Quoted passage:
--- START ---

At the user end, the typical CD player generates a serial 16-bit PCM stream at 44100 samples per second. This is usually fed to a low cost audio D/A converter, which recovers the analogue audio stream, which then gets amplified and fed into the loudspeakers.

 

Now for some simple theory, a 16-bit D/A converter's job is to synthesize each digital input code into one of 65536 discrete analogue amplitude levels. At the standard audio rate of 44100 samples per second, this corresponds to each amplitude sample being generated regularly on the dot, every 23uS or so. We shall stick to these numbers as reference values for the examples that follow. 

 

Resistor ladder D/A converters use weighed resistors. Each resistor is associated with a digital bit and is arranged to generate a current proportional to its binary weight. The analogue voltage is generated as the addition of the current contributions from each of the resistors. These resistors need to be matched to within .001% if accuracy is to be maintained, not an easy thing to do in consumer product manufacturing. Another standard method of D/A conversion, the slope converter, requires an integrator using a capacitor with at least .001% linearity. Again, not an easy thing to do.

--- END ---

Assignment 1: According to the D/A conversion passage, into how many discrete analogue amplitude levels does a 16-bit converter synthesize its input codes?
Assignment 2: Extend the passage on D/A conversion past its final sentence.
The records have no connection to the text on D/A conversion.

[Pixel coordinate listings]
--- START ---

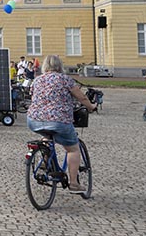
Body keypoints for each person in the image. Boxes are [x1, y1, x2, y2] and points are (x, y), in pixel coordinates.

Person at [26, 54, 96, 193]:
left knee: (46, 135)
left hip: (34, 120)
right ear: (60, 66)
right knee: (72, 149)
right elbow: (81, 97)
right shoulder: (65, 80)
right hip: (58, 121)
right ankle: (74, 183)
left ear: (45, 66)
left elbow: (33, 95)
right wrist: (91, 106)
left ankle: (46, 162)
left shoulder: (37, 80)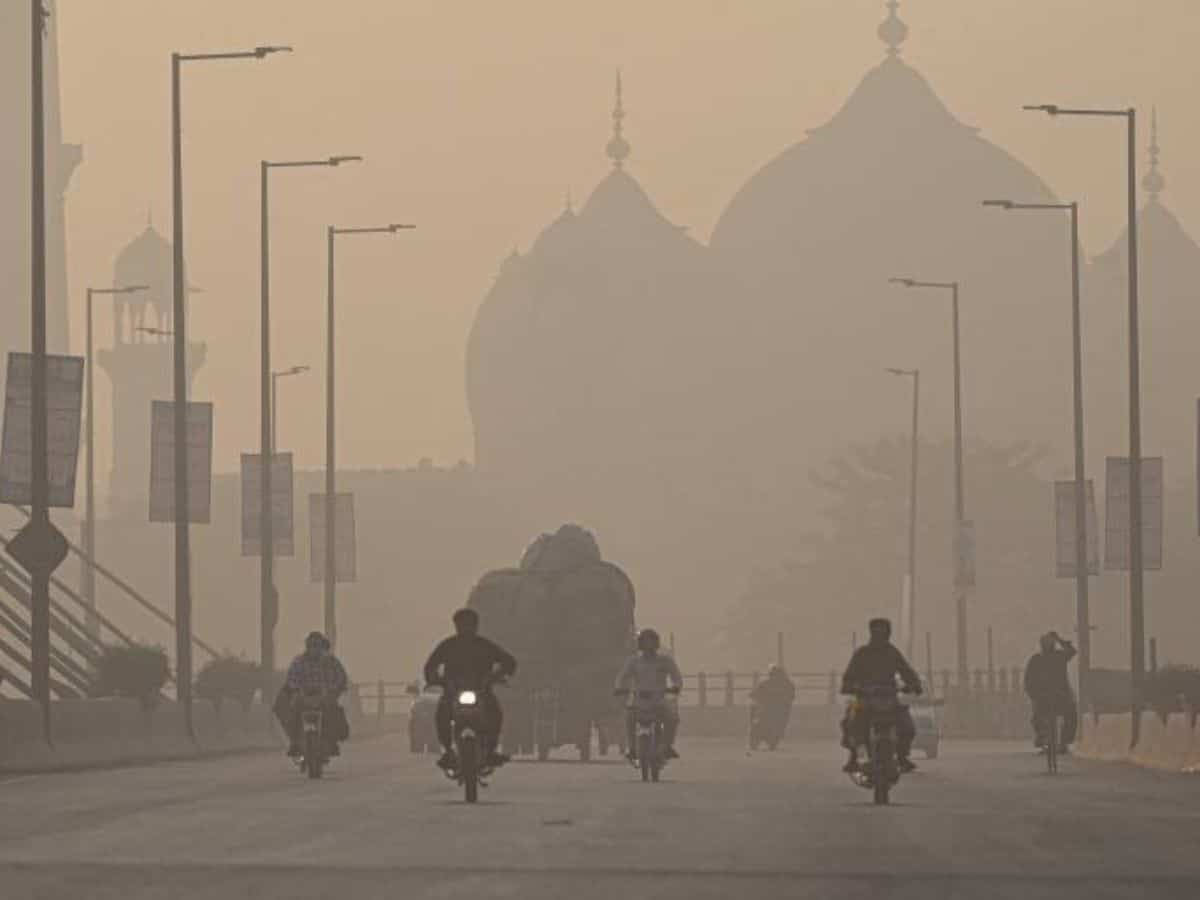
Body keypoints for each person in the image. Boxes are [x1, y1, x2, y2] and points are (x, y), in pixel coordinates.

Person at [423, 607, 517, 771]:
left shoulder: (485, 646)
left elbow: (509, 662)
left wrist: (496, 676)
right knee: (442, 715)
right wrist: (436, 680)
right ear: (456, 626)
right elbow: (431, 666)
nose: (466, 628)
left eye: (469, 624)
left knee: (496, 714)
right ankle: (448, 751)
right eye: (462, 624)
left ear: (476, 625)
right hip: (453, 692)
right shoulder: (448, 646)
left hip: (482, 691)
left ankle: (490, 751)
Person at [840, 618, 922, 774]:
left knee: (907, 727)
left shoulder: (892, 653)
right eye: (877, 632)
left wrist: (914, 685)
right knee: (851, 721)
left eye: (883, 632)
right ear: (871, 633)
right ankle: (853, 756)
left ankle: (902, 755)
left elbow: (906, 671)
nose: (880, 636)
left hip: (889, 698)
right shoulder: (861, 653)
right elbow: (849, 676)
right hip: (865, 698)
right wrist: (850, 687)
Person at [276, 631, 350, 758]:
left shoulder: (331, 661)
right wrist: (294, 688)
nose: (314, 649)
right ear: (307, 646)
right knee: (292, 714)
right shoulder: (299, 661)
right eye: (311, 645)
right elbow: (291, 677)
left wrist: (337, 688)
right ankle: (295, 742)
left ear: (322, 646)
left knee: (333, 713)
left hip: (325, 695)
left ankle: (332, 742)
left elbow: (341, 676)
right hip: (304, 696)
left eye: (317, 645)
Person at [613, 628, 683, 761]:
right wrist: (619, 688)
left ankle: (667, 746)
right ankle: (632, 749)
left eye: (650, 642)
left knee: (673, 718)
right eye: (645, 642)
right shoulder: (633, 661)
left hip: (659, 701)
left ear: (655, 643)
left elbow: (676, 676)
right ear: (640, 644)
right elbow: (622, 677)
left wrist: (676, 687)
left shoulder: (665, 661)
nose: (648, 645)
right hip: (638, 701)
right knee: (629, 718)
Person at [1023, 631, 1078, 752]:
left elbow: (1028, 680)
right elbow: (1072, 651)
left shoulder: (1039, 659)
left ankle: (1047, 738)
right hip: (1057, 697)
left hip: (1051, 697)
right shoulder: (1058, 657)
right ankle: (1062, 740)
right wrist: (1060, 640)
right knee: (1069, 715)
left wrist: (1033, 694)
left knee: (1039, 716)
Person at [750, 664, 796, 749]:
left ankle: (765, 739)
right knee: (769, 729)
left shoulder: (766, 684)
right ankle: (769, 739)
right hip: (778, 715)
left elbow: (754, 695)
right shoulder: (788, 684)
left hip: (770, 714)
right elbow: (791, 697)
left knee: (758, 723)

--- END ---

Answer section 1: 65536 levels.

Answer section 2:
 

Audio D/A converters claim to need no such tolerance dependent resistors or capacitors. They generate the analogue voltage by an internal process that converts the incoming parallel 16 bit data into a serial one bit stream consisting of just ones and zeros, but toggling at a very fast rate. On an oscilloscope, this data stream appears as logic noise (like random ones and zeros). In other words, audio D/A converters do not use resistor ladders, capacitor ramps, or any other analogue strategies to recover the audio. Audio is recovered by the simple method of (somehow) averaging, or low pass filtering this fast bit stream. The serial sequence has, as its basic property, that its on-off ratio or average or density is proportional to the digital codeword value at the input.

 

By avoiding the use of analogue components, the converter avoids problems normally associated with other conventional methods such as non linearity, uneven steps etc. In other words, a near perfect monotonic D/A conversion.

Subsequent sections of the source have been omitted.